Massachusetts Medical Malpractice – Cervical Spine Injury
The cervical spine is a fragile part of the body. It consists of seven vertebrate in the neck. They are separated by disks, which cushion the vertebrate. The individual cervical vertebrates have a number designated to each one from C1 to C7. The cervical nerves are also numbered from C1 to C8. When a person is a quadriplegic or paraplegic, you often will hear the injury termed as that number i.e. a “C7 injury.” The cervical spine’s purpose is to contain and protect the spinal cord, support the skull and allow for all types of head movement. Trauma to this area often results in full or partial paralysis.
Pain and tingling are symptoms to watch out for with a cervical spine injury. A very severe symptom is numbness, which could mean paralysis is setting in. The nerves could be stretched or hurt, which can cause loss of function in various parts of the body. Each cervical nerve controls both a function and sensation. For example, the C1 and C2 nerves control the head and neck. The C8 nerve controls the hands. With any cervical spine injury, immediate medical attention must be sought out.
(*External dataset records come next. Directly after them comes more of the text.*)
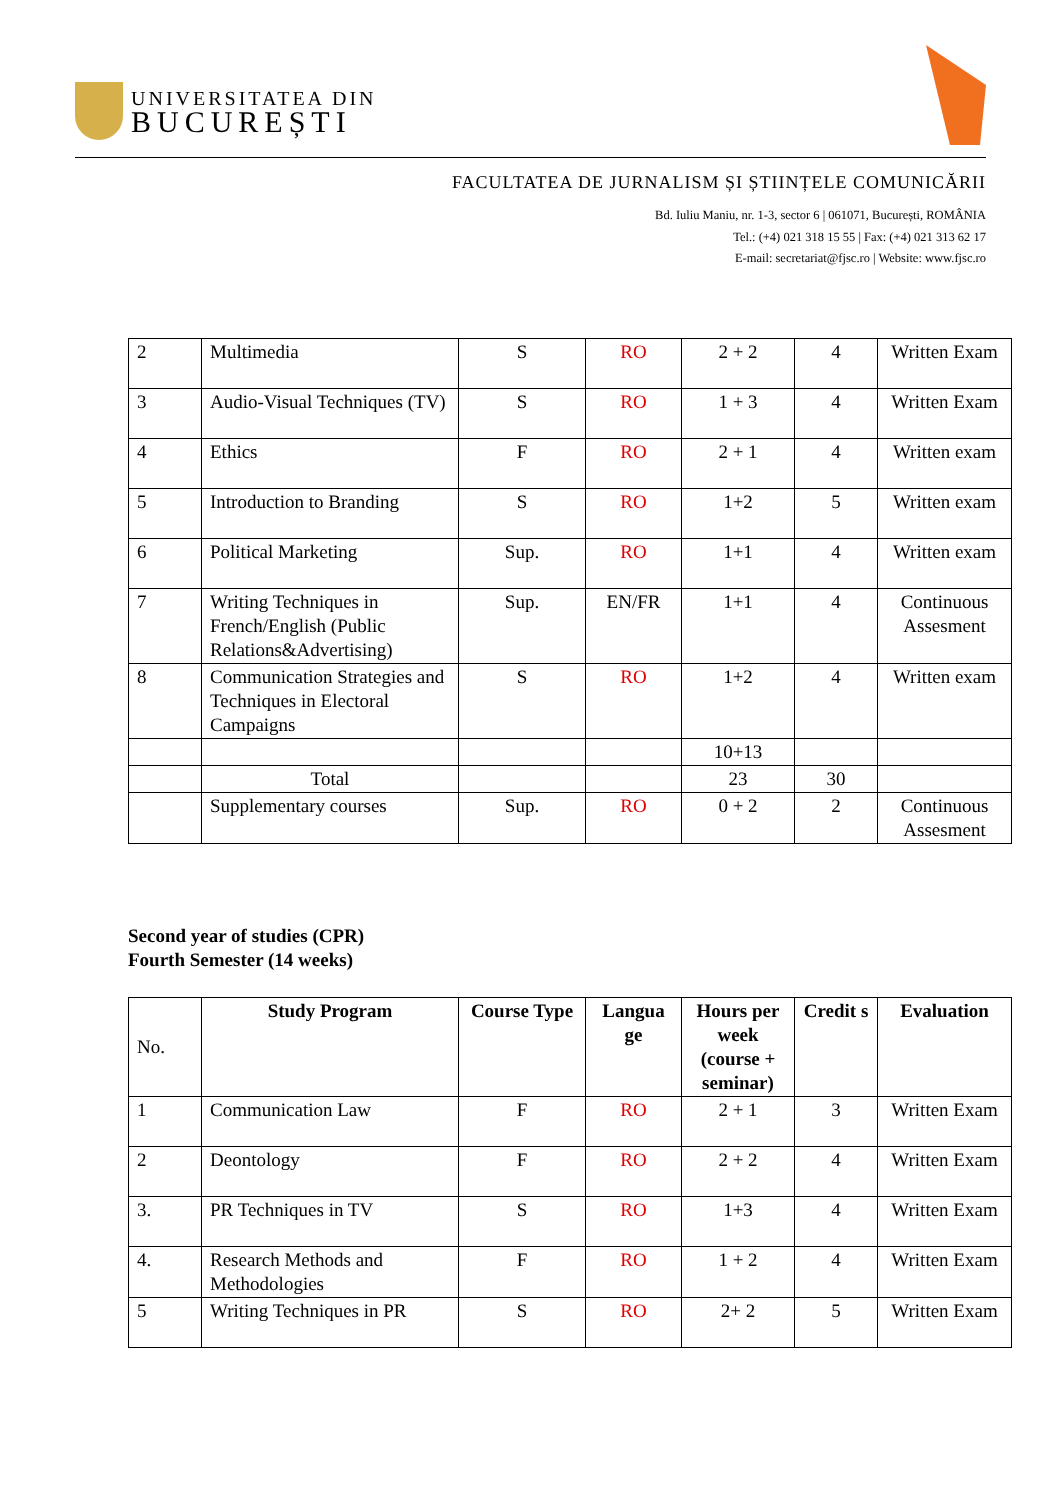UNIVERSITATEA DIN
BUCUREȘTI
FACULTATEA DE JURNALISM ȘI ȘTIINȚELE COMUNICĂRII
Bd. Iuliu Maniu, nr. 1-3, sector 6 | 061071, București, ROMÂNIA
Tel.: (+4) 021 318 15 55 | Fax: (+4) 021 313 62 17
E-mail: secretariat@fjsc.ro | Website: www.fjsc.ro
| 2 | Multimedia | S | RO | 2 + 2 | 4 | Written Exam |
| 3 | Audio-Visual Techniques (TV) | S | RO | 1 + 3 | 4 | Written Exam |
| 4 | Ethics | F | RO | 2 + 1 | 4 | Written exam |
| 5 | Introduction to Branding | S | RO | 1+2 | 5 | Written exam |
| 6 | Political Marketing | Sup. | RO | 1+1 | 4 | Written exam |
| 7 | Writing Techniques in French/English (Public Relations&Advertising) | Sup. | EN/FR | 1+1 | 4 | Continuous Assesment |
| 8 | Communication Strategies and Techniques in Electoral Campaigns | S | RO | 1+2 | 4 | Written exam |
| | | | | 10+13 | | |
| | Total | | | 23 | 30 | |
| | Supplementary courses | Sup. | RO | 0 + 2 | 2 | Continuous Assesment |
Second year of studies (CPR)
Fourth Semester (14 weeks)
| No. | Study Program | Course Type | Langua ge | Hours per week (course + seminar) | Credit s | Evaluation |
| 1 | Communication Law | F | RO | 2 + 1 | 3 | Written Exam |
| 2 | Deontology | F | RO | 2 + 2 | 4 | Written Exam |
| 3. | PR Techniques in TV | S | RO | 1+3 | 4 | Written Exam |
| 4. | Research Methods and Methodologies | F | RO | 1 + 2 | 4 | Written Exam |
| 5 | Writing Techniques in PR | S | RO | 2+ 2 | 5 | Written Exam |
In many cases, when the injury is treated immediately, it becomes increasingly more serious. In the case of car accidents, a cervical injury could be mild such as whiplash, when the head moves suddenly in one direction and recoils in another, causing the neck to be forced beyond its normal range. The victim may experience painful symptoms such as headaches and pain between the shoulder blades, but whiplash is not life threatening and the victim can heal normally.
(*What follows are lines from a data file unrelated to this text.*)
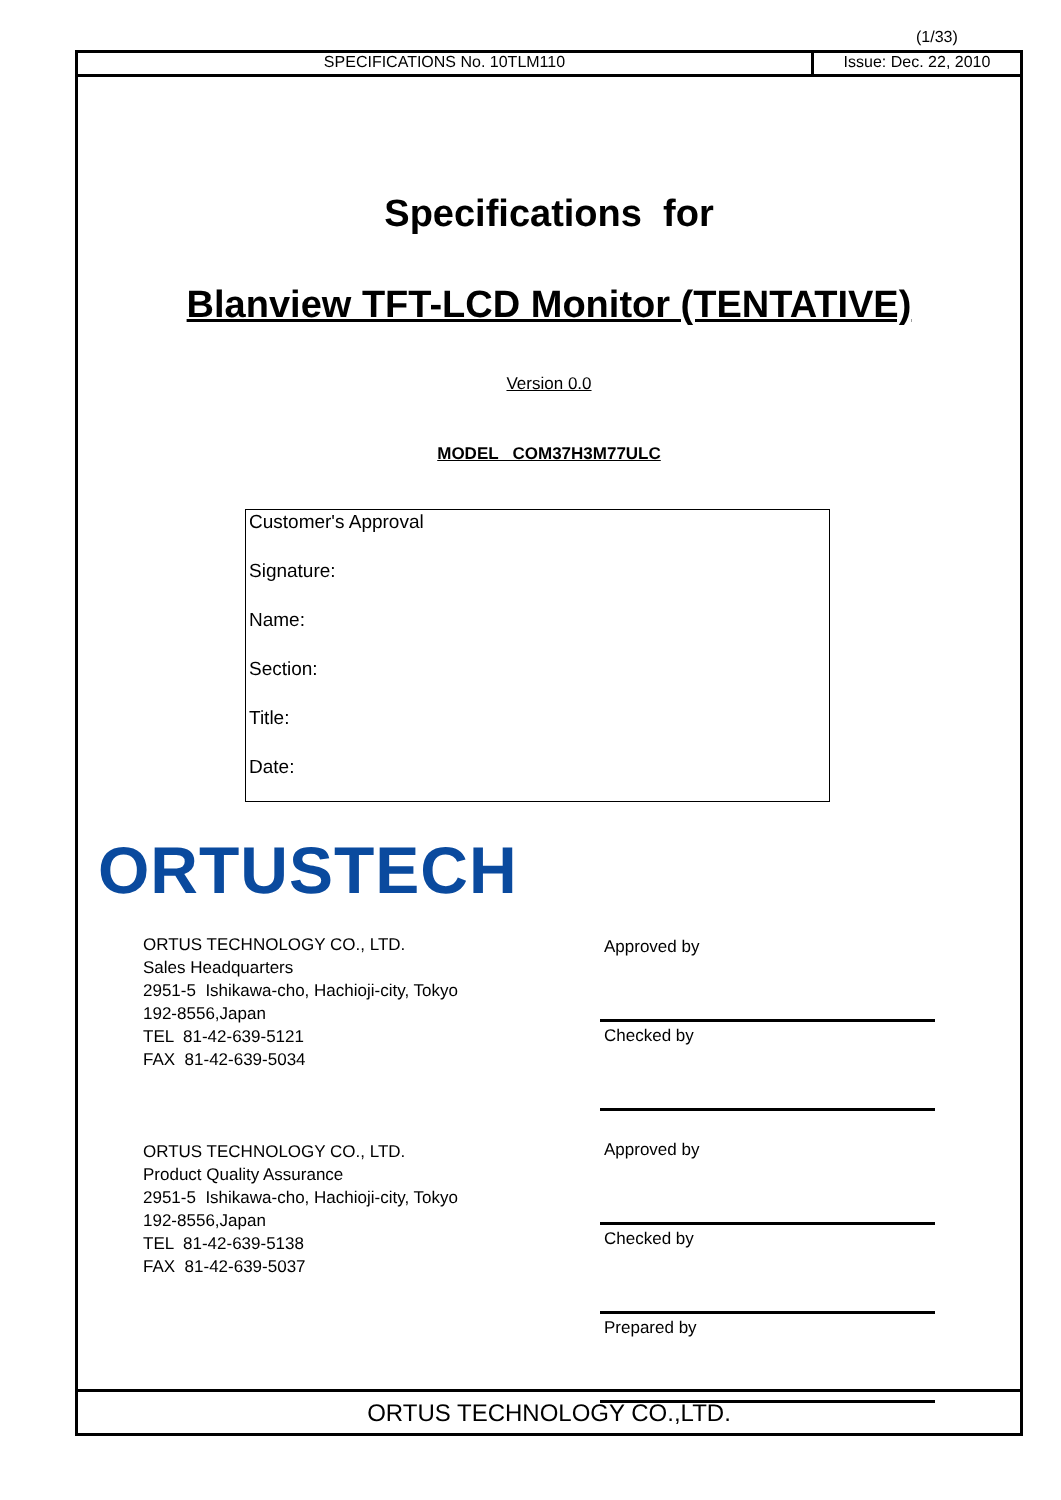(1/33)
SPECIFICATIONS No. 10TLM110 Issue: Dec. 22, 2010
Specifications for
Blanview TFT-LCD Monitor (TENTATIVE)
Version 0.0
MODEL COM37H3M77ULC
Customer's Approval
Signature:
Name:
Section:
Title:
Date:
ORTUSTECH
ORTUS TECHNOLOGY CO., LTD.
Sales Headquarters
2951-5 Ishikawa-cho, Hachioji-city, Tokyo
192-8556,Japan
TEL 81-42-639-5121
FAX 81-42-639-5034
ORTUS TECHNOLOGY CO., LTD.
Product Quality Assurance
2951-5 Ishikawa-cho, Hachioji-city, Tokyo
192-8556,Japan
TEL 81-42-639-5138
FAX 81-42-639-5037
Approved by
Checked by
Approved by
Checked by
Prepared by
ORTUS TECHNOLOGY CO.,LTD.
Complications arise when the cervical spine snaps. A frightening consequence and one of the rarest of a cervical spine snap is internal decapitation, or when the skull completely separates from the spinal column. There have been survivors of internal decapitation although it is extremely rare to survive such a trauma. Another major complication is when the cervical spine is injured so severely that the victim is paralyzed. Unfortunately, this does happen. The victim will feel a loss of sensation either in the lower body or both the lower and upper body. The result is the inability to use arms, legs or move the torso and perform regular bodily functions normally.
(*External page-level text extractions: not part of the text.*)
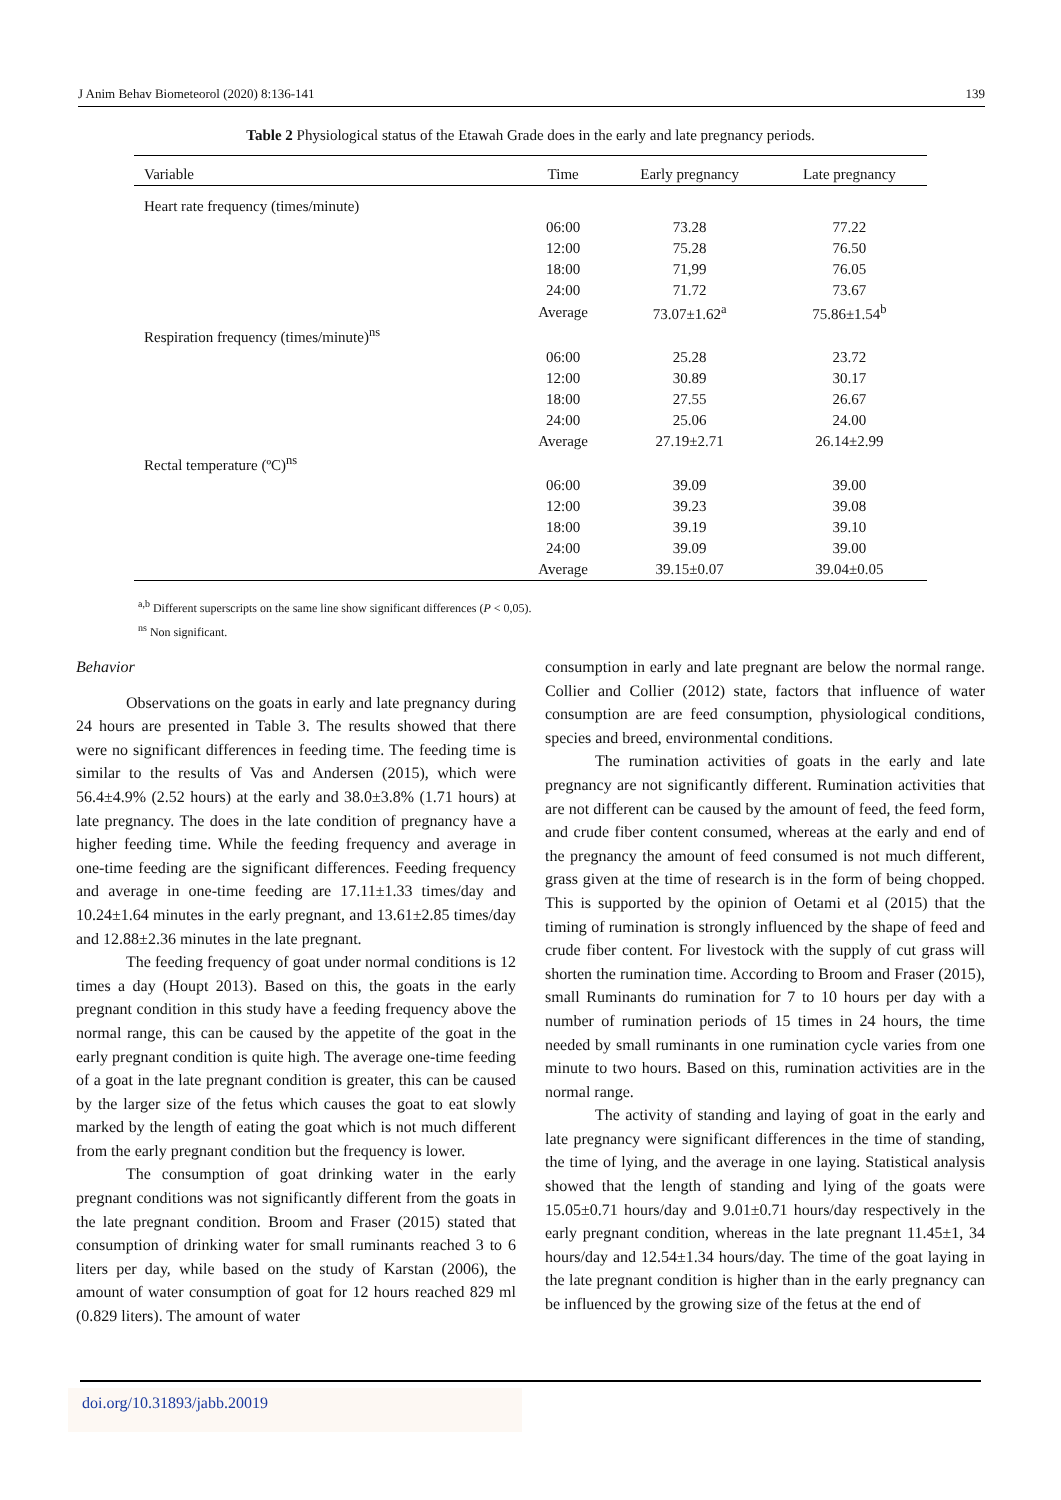J Anim Behav Biometeorol (2020) 8:136-141 139
Table 2 Physiological status of the Etawah Grade does in the early and late pregnancy periods.
| Variable | Time | Early pregnancy | Late pregnancy |
| --- | --- | --- | --- |
| Heart rate frequency (times/minute) | | | |
| | 06:00 | 73.28 | 77.22 |
| | 12:00 | 75.28 | 76.50 |
| | 18:00 | 71,99 | 76.05 |
| | 24:00 | 71.72 | 73.67 |
| | Average | 73.07±1.62<sup>a</sup> | 75.86±1.54<sup>b</sup> |
| Respiration frequency (times/minute)<sup>ns</sup> | | | |
| | 06:00 | 25.28 | 23.72 |
| | 12:00 | 30.89 | 30.17 |
| | 18:00 | 27.55 | 26.67 |
| | 24:00 | 25.06 | 24.00 |
| | Average | 27.19±2.71 | 26.14±2.99 |
| Rectal temperature (ºC)<sup>ns</sup> | | | |
| | 06:00 | 39.09 | 39.00 |
| | 12:00 | 39.23 | 39.08 |
| | 18:00 | 39.19 | 39.10 |
| | 24:00 | 39.09 | 39.00 |
| | Average | 39.15±0.07 | 39.04±0.05 |
<sup>a,b</sup> Different superscripts on the same line show significant differences (P < 0,05).
<sup>ns</sup> Non significant.
Behavior
Observations on the goats in early and late pregnancy during 24 hours are presented in Table 3. The results showed that there were no significant differences in feeding time. The feeding time is similar to the results of Vas and Andersen (2015), which were 56.4±4.9% (2.52 hours) at the early and 38.0±3.8% (1.71 hours) at late pregnancy. The does in the late condition of pregnancy have a higher feeding time. While the feeding frequency and average in one-time feeding are the significant differences. Feeding frequency and average in one-time feeding are 17.11±1.33 times/day and 10.24±1.64 minutes in the early pregnant, and 13.61±2.85 times/day and 12.88±2.36 minutes in the late pregnant.
The feeding frequency of goat under normal conditions is 12 times a day (Houpt 2013). Based on this, the goats in the early pregnant condition in this study have a feeding frequency above the normal range, this can be caused by the appetite of the goat in the early pregnant condition is quite high. The average one-time feeding of a goat in the late pregnant condition is greater, this can be caused by the larger size of the fetus which causes the goat to eat slowly marked by the length of eating the goat which is not much different from the early pregnant condition but the frequency is lower.
The consumption of goat drinking water in the early pregnant conditions was not significantly different from the goats in the late pregnant condition. Broom and Fraser (2015) stated that consumption of drinking water for small ruminants reached 3 to 6 liters per day, while based on the study of Karstan (2006), the amount of water consumption of goat for 12 hours reached 829 ml (0.829 liters). The amount of water
consumption in early and late pregnant are below the normal range. Collier and Collier (2012) state, factors that influence of water consumption are are feed consumption, physiological conditions, species and breed, environmental conditions.
The rumination activities of goats in the early and late pregnancy are not significantly different. Rumination activities that are not different can be caused by the amount of feed, the feed form, and crude fiber content consumed, whereas at the early and end of the pregnancy the amount of feed consumed is not much different, grass given at the time of research is in the form of being chopped. This is supported by the opinion of Oetami et al (2015) that the timing of rumination is strongly influenced by the shape of feed and crude fiber content. For livestock with the supply of cut grass will shorten the rumination time. According to Broom and Fraser (2015), small Ruminants do rumination for 7 to 10 hours per day with a number of rumination periods of 15 times in 24 hours, the time needed by small ruminants in one rumination cycle varies from one minute to two hours. Based on this, rumination activities are in the normal range.
The activity of standing and laying of goat in the early and late pregnancy were significant differences in the time of standing, the time of lying, and the average in one laying. Statistical analysis showed that the length of standing and lying of the goats were 15.05±0.71 hours/day and 9.01±0.71 hours/day respectively in the early pregnant condition, whereas in the late pregnant 11.45±1, 34 hours/day and 12.54±1.34 hours/day. The time of the goat laying in the late pregnant condition is higher than in the early pregnancy can be influenced by the growing size of the fetus at the end of
doi.org/10.31893/jabb.20019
For a lucky survivor of a cervical spine injury, the victim may have whiplash. They must endure pain, sleep disturbances and depression, and whiplash may never go away, but they are able to recover and walk away from the trauma. With paralysis this is not an option. In the case of a quadriplegic, the person must receive round–the–clock care from nurses, either at home or in a rehabilitation facility. A daily routine must be established and committed to every day. In addition, rigorous physical therapy must be undertaken so muscles do not deteriorate due to atrophy. In the worst case scenario, the victim will die from the cervical spine injury.